§ GOAL OF THE EXERCISE
Provide an exact repetition of every entry, with no word altered.

== INPUT RECORDS ==

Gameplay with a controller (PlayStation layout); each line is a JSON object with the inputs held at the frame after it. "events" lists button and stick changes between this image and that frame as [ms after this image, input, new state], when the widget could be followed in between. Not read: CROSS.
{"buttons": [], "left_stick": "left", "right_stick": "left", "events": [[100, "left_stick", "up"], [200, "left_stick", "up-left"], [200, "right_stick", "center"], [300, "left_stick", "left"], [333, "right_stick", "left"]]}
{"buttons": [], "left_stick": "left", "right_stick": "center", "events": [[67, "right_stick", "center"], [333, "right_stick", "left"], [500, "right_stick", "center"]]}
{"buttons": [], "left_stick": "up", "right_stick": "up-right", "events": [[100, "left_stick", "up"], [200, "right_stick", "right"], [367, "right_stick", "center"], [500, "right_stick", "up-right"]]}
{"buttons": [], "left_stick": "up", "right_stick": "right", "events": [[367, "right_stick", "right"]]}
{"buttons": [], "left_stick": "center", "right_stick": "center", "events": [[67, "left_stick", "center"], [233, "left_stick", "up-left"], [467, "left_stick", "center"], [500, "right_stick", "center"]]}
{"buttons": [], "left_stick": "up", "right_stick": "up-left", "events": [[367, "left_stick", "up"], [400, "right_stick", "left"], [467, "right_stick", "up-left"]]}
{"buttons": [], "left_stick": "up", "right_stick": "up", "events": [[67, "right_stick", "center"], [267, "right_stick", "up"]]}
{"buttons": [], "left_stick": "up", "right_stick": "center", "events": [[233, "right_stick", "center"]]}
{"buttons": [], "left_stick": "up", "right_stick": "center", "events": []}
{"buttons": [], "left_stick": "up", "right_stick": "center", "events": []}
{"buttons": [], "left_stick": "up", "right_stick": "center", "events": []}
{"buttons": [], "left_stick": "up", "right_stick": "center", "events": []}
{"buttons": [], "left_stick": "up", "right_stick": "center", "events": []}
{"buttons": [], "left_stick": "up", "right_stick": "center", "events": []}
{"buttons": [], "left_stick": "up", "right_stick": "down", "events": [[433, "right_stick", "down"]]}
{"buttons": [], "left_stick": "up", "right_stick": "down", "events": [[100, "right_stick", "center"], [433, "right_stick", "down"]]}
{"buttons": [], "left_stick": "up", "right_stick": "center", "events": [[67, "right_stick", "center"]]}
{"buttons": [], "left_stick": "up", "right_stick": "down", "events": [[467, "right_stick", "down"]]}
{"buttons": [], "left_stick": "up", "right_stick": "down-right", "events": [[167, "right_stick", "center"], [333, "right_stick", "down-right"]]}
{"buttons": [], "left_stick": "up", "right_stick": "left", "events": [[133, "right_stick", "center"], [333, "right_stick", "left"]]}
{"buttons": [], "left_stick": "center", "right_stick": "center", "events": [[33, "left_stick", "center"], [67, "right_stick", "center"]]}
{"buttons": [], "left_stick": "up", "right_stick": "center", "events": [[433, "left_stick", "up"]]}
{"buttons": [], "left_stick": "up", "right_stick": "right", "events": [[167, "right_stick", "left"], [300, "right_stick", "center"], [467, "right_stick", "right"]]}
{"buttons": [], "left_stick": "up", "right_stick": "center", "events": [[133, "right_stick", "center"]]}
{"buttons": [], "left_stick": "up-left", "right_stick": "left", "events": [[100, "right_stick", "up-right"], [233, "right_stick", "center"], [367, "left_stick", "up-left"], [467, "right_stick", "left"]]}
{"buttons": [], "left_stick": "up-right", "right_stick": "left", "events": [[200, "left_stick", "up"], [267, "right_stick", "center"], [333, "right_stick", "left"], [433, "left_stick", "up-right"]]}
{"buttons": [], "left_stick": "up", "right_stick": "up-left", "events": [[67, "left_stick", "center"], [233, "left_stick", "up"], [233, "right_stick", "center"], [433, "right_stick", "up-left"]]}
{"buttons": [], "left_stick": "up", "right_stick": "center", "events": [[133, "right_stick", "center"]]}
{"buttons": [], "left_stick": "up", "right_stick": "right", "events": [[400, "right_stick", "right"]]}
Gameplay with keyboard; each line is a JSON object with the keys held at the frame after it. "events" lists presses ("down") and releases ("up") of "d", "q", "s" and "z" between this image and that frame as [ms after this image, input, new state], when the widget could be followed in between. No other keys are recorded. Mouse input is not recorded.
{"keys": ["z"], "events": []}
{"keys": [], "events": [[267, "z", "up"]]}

===

§ RESULT OF THE EXERCISE
Gameplay with a controller (PlayStation layout); each line is a JSON object with the inputs held at the frame after it. "events" lists button and stick changes between this image and that frame as [ms after this image, input, new state], when the widget could be followed in between. Not read: CROSS.
{"buttons": [], "left_stick": "left", "right_stick": "left", "events": [[100, "left_stick", "up"], [200, "left_stick", "up-left"], [200, "right_stick", "center"], [300, "left_stick", "left"], [333, "right_stick", "left"]]}
{"buttons": [], "left_stick": "left", "right_stick": "center", "events": [[67, "right_stick", "center"], [333, "right_stick", "left"], [500, "right_stick", "center"]]}
{"buttons": [], "left_stick": "up", "right_stick": "up-right", "events": [[100, "left_stick", "up"], [200, "right_stick", "right"], [367, "right_stick", "center"], [500, "right_stick", "up-right"]]}
{"buttons": [], "left_stick": "up", "right_stick": "right", "events": [[367, "right_stick", "right"]]}
{"buttons": [], "left_stick": "center", "right_stick": "center", "events": [[67, "left_stick", "center"], [233, "left_stick", "up-left"], [467, "left_stick", "center"], [500, "right_stick", "center"]]}
{"buttons": [], "left_stick": "up", "right_stick": "up-left", "events": [[367, "left_stick", "up"], [400, "right_stick", "left"], [467, "right_stick", "up-left"]]}
{"buttons": [], "left_stick": "up", "right_stick": "up", "events": [[67, "right_stick", "center"], [267, "right_stick", "up"]]}
{"buttons": [], "left_stick": "up", "right_stick": "center", "events": [[233, "right_stick", "center"]]}
{"buttons": [], "left_stick": "up", "right_stick": "center", "events": []}
{"buttons": [], "left_stick": "up", "right_stick": "center", "events": []}
{"buttons": [], "left_stick": "up", "right_stick": "center", "events": []}
{"buttons": [], "left_stick": "up", "right_stick": "center", "events": []}
{"buttons": [], "left_stick": "up", "right_stick": "center", "events": []}
{"buttons": [], "left_stick": "up", "right_stick": "center", "events": []}
{"buttons": [], "left_stick": "up", "right_stick": "down", "events": [[433, "right_stick", "down"]]}
{"buttons": [], "left_stick": "up", "right_stick": "down", "events": [[100, "right_stick", "center"], [433, "right_stick", "down"]]}
{"buttons": [], "left_stick": "up", "right_stick": "center", "events": [[67, "right_stick", "center"]]}
{"buttons": [], "left_stick": "up", "right_stick": "down", "events": [[467, "right_stick", "down"]]}
{"buttons": [], "left_stick": "up", "right_stick": "down-right", "events": [[167, "right_stick", "center"], [333, "right_stick", "down-right"]]}
{"buttons": [], "left_stick": "up", "right_stick": "left", "events": [[133, "right_stick", "center"], [333, "right_stick", "left"]]}
{"buttons": [], "left_stick": "center", "right_stick": "center", "events": [[33, "left_stick", "center"], [67, "right_stick", "center"]]}
{"buttons": [], "left_stick": "up", "right_stick": "center", "events": [[433, "left_stick", "up"]]}
{"buttons": [], "left_stick": "up", "right_stick": "right", "events": [[167, "right_stick", "left"], [300, "right_stick", "center"], [467, "right_stick", "right"]]}
{"buttons": [], "left_stick": "up", "right_stick": "center", "events": [[133, "right_stick", "center"]]}
{"buttons": [], "left_stick": "up-left", "right_stick": "left", "events": [[100, "right_stick", "up-right"], [233, "right_stick", "center"], [367, "left_stick", "up-left"], [467, "right_stick", "left"]]}
{"buttons": [], "left_stick": "up-right", "right_stick": "left", "events": [[200, "left_stick", "up"], [267, "right_stick", "center"], [333, "right_stick", "left"], [433, "left_stick", "up-right"]]}
{"buttons": [], "left_stick": "up", "right_stick": "up-left", "events": [[67, "left_stick", "center"], [233, "left_stick", "up"], [233, "right_stick", "center"], [433, "right_stick", "up-left"]]}
{"buttons": [], "left_stick": "up", "right_stick": "center", "events": [[133, "right_stick", "center"]]}
{"buttons": [], "left_stick": "up", "right_stick": "right", "events": [[400, "right_stick", "right"]]}
Gameplay with keyboard; each line is a JSON object with the keys held at the frame after it. "events" lists presses ("down") and releases ("up") of "d", "q", "s" and "z" between this image and that frame as [ms after this image, input, new state], when the widget could be followed in between. No other keys are recorded. Mouse input is not recorded.
{"keys": ["z"], "events": []}
{"keys": [], "events": [[267, "z", "up"]]}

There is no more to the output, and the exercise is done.